We can take from the R output that the 10 most important process parameters according to the random forest model are manufacturing processes 09, 13, 17, 31, 32, and 36, and biological materials 03, 06, 11 and 12. As a next step we reduce the dataset to only contain these variables and visualize the data in the same way we did earlier.
data_rf_sel <- data[, ..top_10_features]
grand_tour_history_1d <- save_history(data_rf_sel,
tour_path = guided_tour(lda_pp(yield_values),d=1))
lda_tour_history_2d <- save_history(data_rf_sel,
tour_path = guided_tour(lda_pp(yield_values),d=2))
half_range <- max(sqrt(rowSums(data_rf_sel^2)))
feature_names <- colnames(data_rf_sel)
obj1 <- list(type="1d_tour", obj=grand_tour_history_1d)
obj2 <- list(type="2d_tour", obj=lda_tour_history_2d)

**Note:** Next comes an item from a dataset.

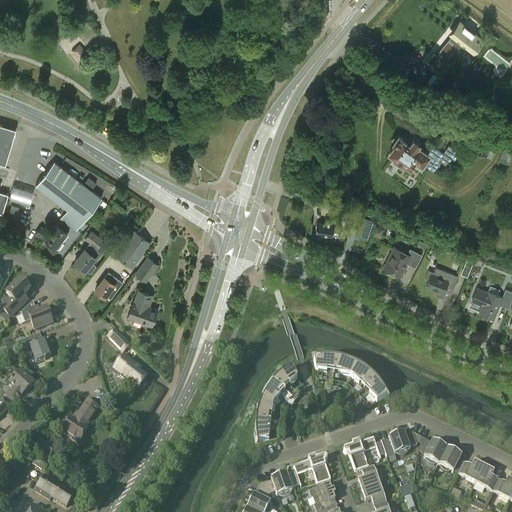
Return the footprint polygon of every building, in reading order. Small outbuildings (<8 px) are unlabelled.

interactive_tour(data=data_rf_sel,
plot_objects=list(obj1,obj2),
feature_names=feature_names,
half_range=half_range/2,
n_plot_cols=2,
preselection=yield_values,
preselection_names=yield_labels,
n_subsets=11,
display_size=8,
color_scale = "plasma")
We can see that there is already some separation at the initial frame, and we can still achieve good separation between yield groups. The extreme groups are even better separated compared to the projection with all process parameters. At the final frame, we observe that manufacturing processes 09 and 32, as well as biological material 12, have a positive influence on the yield, while manufacturing processes 17 and 36 have a negative influence.
We may be interested in enhancing the separation between groups with particularly low and high yields. A quick method to achieve this is by adjusting the opacity of the groups we are less interested in, and then initializing a local tour to search for projections that better separate the highlighted groups.

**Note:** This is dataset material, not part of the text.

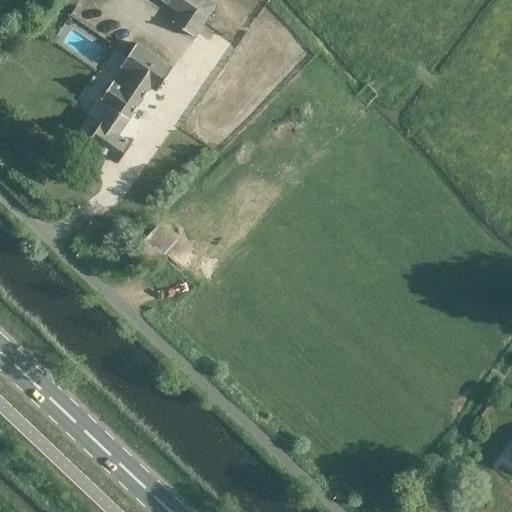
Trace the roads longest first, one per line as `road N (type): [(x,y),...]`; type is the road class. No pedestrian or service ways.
road 1 (unclassified): [(339,511),(0,188)]
road 2 (primary): [(169,511),(0,352)]
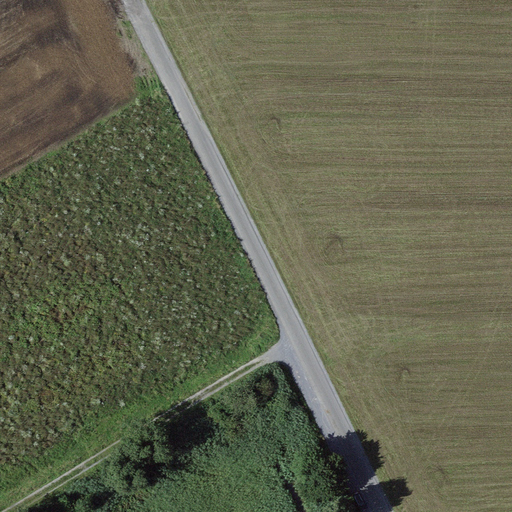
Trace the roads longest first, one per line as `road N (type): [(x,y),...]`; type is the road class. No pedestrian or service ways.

In the final frame, we observe that the separation between the extreme groups has improved slightly. Once we identify an interesting frame, we can save it by pressing “Save projections and subsets.” This allows us to continue our analysis later. To reload the saved data, we can use the GUI by pressing “Load projections and subsets” and selecting the appropriate folder, or we can load it programmatically using the function load_interactive_tour().
A more elegant way of doing this would be to define only three yield bins and run another guided tour.
intervals <- seq(min_yield, max_yield, length.out = 4)
new_yield_labels <- paste0("Yield ", head(intervals, -1), "-", tail(intervals, -1))
new_min_yield <- min(data$Yield, na.rm = TRUE)
new_max_yield <- max(data$Yield, na.rm = TRUE)
new_intervals <- seq(new_min_yield, new_max_yield, length.out = 4)
new_yield_values <- findInterval(data$Yield, new_intervals, rightmost.closed = TRUE)
grand_tour_history_1d <- save_history(data_rf_sel,
tour_path = guided_tour(lda_pp(new_yield_values),d=1))
lda_tour_history_2d <- save_history(data_rf_sel,
tour_path = guided_tour(lda_pp(new_yield_values),d=2))
half_range <- max(sqrt(rowSums(data_rf_sel^2)))
feature_names <- colnames(data_rf_sel)
obj1 <- list(type="1d_tour", obj=grand_tour_history_1d)
obj2 <- list(type="2d_tour", obj=lda_tour_history_2d)
interactive_tour(data=data_rf_sel,
plot_objects=list(obj1,obj2),
feature_names=feature_names,
half_range=half_range/2,
n_plot_cols=2,
preselection=new_yield_values,
preselection_names=new_yield_labels,
n_subsets=3,
display_size=8,
color_scale = "plasma")
We can see that this results in an even better separation. Again, we can run a local tour to see if we can further improve separation or observe another interesting angle. In case we still wouldn’t be happy with the projections, we could run another guided tour - LDA from within the interface (not shown here).
Conclusion
The shown analysis highlights how the lionfish package can be used to gain a quick overview on a complex dataset. We could identify what parameters had an influence on the process yield and whether the influence was positive or negative. Additionally, it was showcased how structures within the data can quickly be found with the interactive displays.